The band’s setlist began with “Bright Leaves:” a slow, resonant tune off of Ode to Joy, characterized by its unwavering drum part and bursts of echoing, melodic guitar. The song opened the night with a mystifying atmosphere of suspense, and as they transitioned to two recognizable Yankee Hotel Foxtrot tunes, a dramatic catharsis swept across the audience, who were now fully primed to embrace the breadth of the band’s catalogue.
The band’s fifth song was another off of Ode to Joy, “One and a Half Stars”, which began with a soft, somber atmosphere, before erupting into a noise jam that instantly manifested into a wave of intoxicating euphoria. In moments like these, of which there were several throughout the show, Wilco really captured the essence of what merits their praise as modern legends. The emotional narratives they’re able to convey over the course of just one song are unparalleled, and render their catalogue a collection of brilliant stories as well as songs. Moments when the slow, peaceful introductions of their songs transition into loud, passionate guitar solos represented the high points of the night, evoking an energy that even their studio work couldn’t quite capture. The band’s performance of “Hummingbird” was another standout effort, during which layers of instrumentals diverged from a simple piano part, and coalesced into a cinematic crescendo that produced some of the loudest applause of the night.

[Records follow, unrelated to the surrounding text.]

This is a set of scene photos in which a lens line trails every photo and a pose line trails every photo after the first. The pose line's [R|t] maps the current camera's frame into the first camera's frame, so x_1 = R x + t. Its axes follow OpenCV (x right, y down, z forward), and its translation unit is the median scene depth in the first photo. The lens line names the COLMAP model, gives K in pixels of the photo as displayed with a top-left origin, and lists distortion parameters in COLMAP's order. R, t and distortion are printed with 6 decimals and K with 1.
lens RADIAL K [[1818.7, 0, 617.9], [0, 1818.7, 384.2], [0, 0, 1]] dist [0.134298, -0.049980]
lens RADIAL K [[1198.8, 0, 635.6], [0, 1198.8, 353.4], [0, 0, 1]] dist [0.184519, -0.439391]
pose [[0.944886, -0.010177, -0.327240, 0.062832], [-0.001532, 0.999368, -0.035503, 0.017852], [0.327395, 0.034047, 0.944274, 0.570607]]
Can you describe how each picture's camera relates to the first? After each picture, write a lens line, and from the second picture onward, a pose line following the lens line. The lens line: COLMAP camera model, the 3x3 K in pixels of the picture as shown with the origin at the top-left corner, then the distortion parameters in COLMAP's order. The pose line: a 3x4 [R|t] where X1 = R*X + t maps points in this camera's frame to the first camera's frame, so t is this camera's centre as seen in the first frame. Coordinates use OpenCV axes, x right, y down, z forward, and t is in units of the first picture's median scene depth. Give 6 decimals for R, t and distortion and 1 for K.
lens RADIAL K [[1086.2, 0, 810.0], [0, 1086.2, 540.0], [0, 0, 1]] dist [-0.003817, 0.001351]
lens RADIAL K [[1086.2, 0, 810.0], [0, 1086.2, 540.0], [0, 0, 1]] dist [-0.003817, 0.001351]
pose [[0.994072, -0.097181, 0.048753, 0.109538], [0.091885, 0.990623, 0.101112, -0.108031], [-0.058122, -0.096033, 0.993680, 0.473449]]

Even as a fan well-rounded in my knowledge of their discography, Wilco’s signature hit, “Jesus etc.,” struck an emotional chord with me, and aside from their encore, represented the emotional peak of the night. As ecstatic as the audience was every time that guitarist Nels Cline burst into one of his gritty, cathartic solos, nothing surmounted the emotional gravity of hundreds of heads bobbing in unison to a song which every fan knew the words to. The band played a total of 26 songs, encompassing a captivating two and a half hour setlist. There was little disparity in excitement between Wilco’s contemporary catalogue and their “vintage classics” from years prior—the energy of the audience never faltered, and the transitions between recognizable tunes and new songs didn’t stand out as they often tend to for any band that has made music for 25 years.
Throughout the course of the night, the spotlight was trained on frontman Jeff Tweedy. In addition to a spirited vocal performance, Tweedy actively engaged with the audience, letting his sense of humor shine in between songs. He maintained a funny, coherent, pseudo-standup routine during which he made fun of a group of men sitting at the front of the audience. After demanding that they get off their phones, Tweedy chastised the cans of light beer in their hands: “It’s Friday, get yourself a real fucking beer!” Towards the end of the show, Tweedy prompted the audience “to pretend we went off stage,” to avoid the lengthy formalities of an encore. At that point, Wilco played “California Stars,” an homage to their humble beginnings as folk musicians, whose artistic endeavors acted as the boilerplate for an explosive career of neverending innovation.
Although Wilco were brought to Boston as headliners to the Boch Center’s Folk and Americana series, the band transcended their omnipresent designation as a folk band. To call Wilco a folk band is to superficialize the complexity of their discography. At times, they do embrace their lighter, more acoustic side. But some of their most incredible work, including Ode to Joy, is more evocative of Pavement or Radiohead than americana. That night, the band’s dazzling setlist captured their ability to develop a wide-variety of sounds over the course of their career, illustrating an accurate and often elusive portrayal of what truly embodies Wilco.